I attended a short sharp “training session” about credit risk the other day. It started with an invitation for us attendees to names some risky activities. Crossing the road, bungee jumping, eating raw oysters, lending money... everything, it seems, carries some risk. I call nonsense. Here are a number of things risk is not: it's not the probability of something bad happening; it's not the loss you will incur if the event happens; it's not the expected loss of the event either.
You can apply the word 'risk' to these things (you can apply any word you like), and in the mathematical treatment we do, but real life isn't mathematics and you lose understanding of the world you live in if you do so apply it.

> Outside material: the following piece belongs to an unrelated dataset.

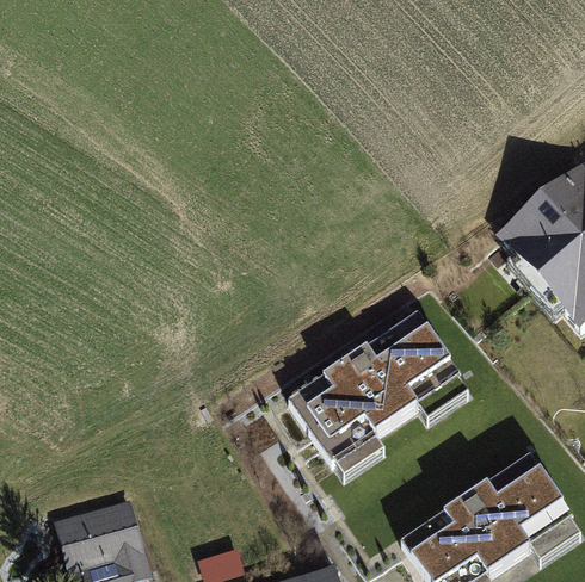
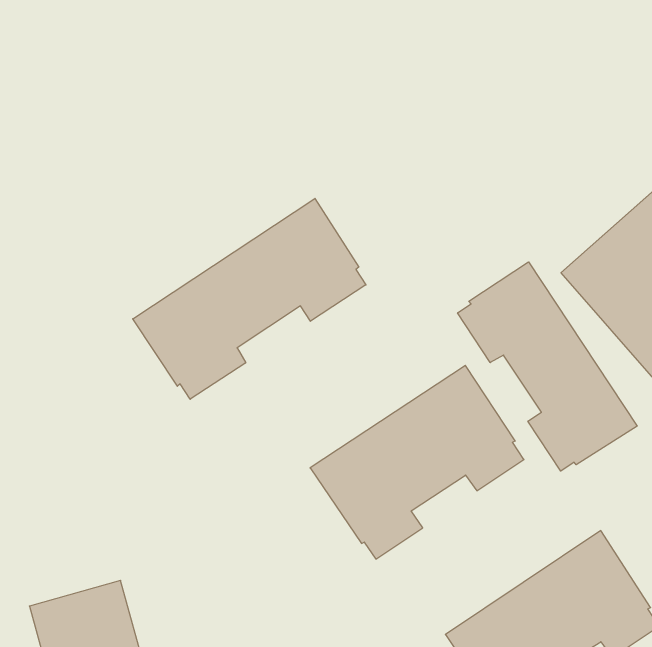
building: none -> [133,198,366,399]
building: none -> [458,262,637,471]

Bad debt is not a risk: it's a fact of business life. It becomes a risk if one of your customers going bad can take your company down. If you jump in front of an express train, you are not taking a risk, you are attempting suicide. Crossing the road is not a risk – unless it's the A40 in the rush hour when you are not taking a risk, you're just being stupid or foolhardy.
Banks routinely lend money to people with a limited ability to repay it: at the lower end of the credit scale, banks may lose up to thirty per cent (or more) of the money they lend to people in that group. Defaulting isn't a risk – it's a certainty that they will lose that money. They just don't know who will default.
This is the first point about risk: it has to be something that might not happen in some sensible period – usually a month or a year. If it's going to happen, like defaulting on loans, it's not a risk: it's a certainty. The risk the banks are running is that one year, the world will stop being average and hit them with an extreme they can't handle. Then they are broke. This is part of Taleb's argument about black swans.
Downsides don't create risk. Drive your car, you use petrol and that costs money. That's not a risk, it's an expense. Bet on the horses and you will come out with less money (after paying the entrance fee, parking, food and a couple of Coca-Colas): that's not a risk, it's the price of admission. Twisting on fifteen at blackjack isn't a risk: it's a gamble. If you have just bet the school fees on the next card, that's not a risk, it's morally culpable, grounds for divorce and time you called Gamblers Anonymous.
Some surgical procedures can seem pretty extreme, but given you were going to die if they didn't get going, are they really “risky”? You're dead anyway – these guys are giving you a chance you didn't otherwise have. (The real downside isn't that they don't save you, it's that they don't save you enough and you spend the rest of your life being a burden on your relatives, the taxpayer and yourself.)
Going into a village that's a known insurgency stronghold is a risk for the soldiers – they might lose their lives, or worse, lose limbs or senses – but it's not a risk for the Army – it has plenty more soldiers. For that matter, going into that village is a much greater risk for you, the civilian reporter, than it is for the soldiers, who have been trained to do that stuff. At least the Medivac is there if anything goes wrong.
What makes a downside nasty is that you cannot recover from it without huge expense, expertise you don't have or even at all. If you can recover from it, even if doing so means the usual three-hour wait in A&E or a few months of frugal living, then it's not a risk: it's One Of Those Things.
So this is what's risky: an event that might not happen with a downside from which you do not have the resources to recover with everything pretty much intact.
Safety is not the absence of all risk. We are “safe from”, never just “safe”, though sometimes the qualification may be implicit in the context. A battered husband may be safe from his bullying wife in the refuge, but not from redundancy at work.
Safety is the having all the usual downsides covered. Children in a playground will trip and scrape keens and hands. They're perfectly safe as long as the school has some iodine and a plaster. Since Mummy doesn't carry iodine, the children may be safer at school than they are with Mummy.
The more competent at the game of life you are, the fewer risks you face and the safer you are. The less competent, the more hazardous the world you live in.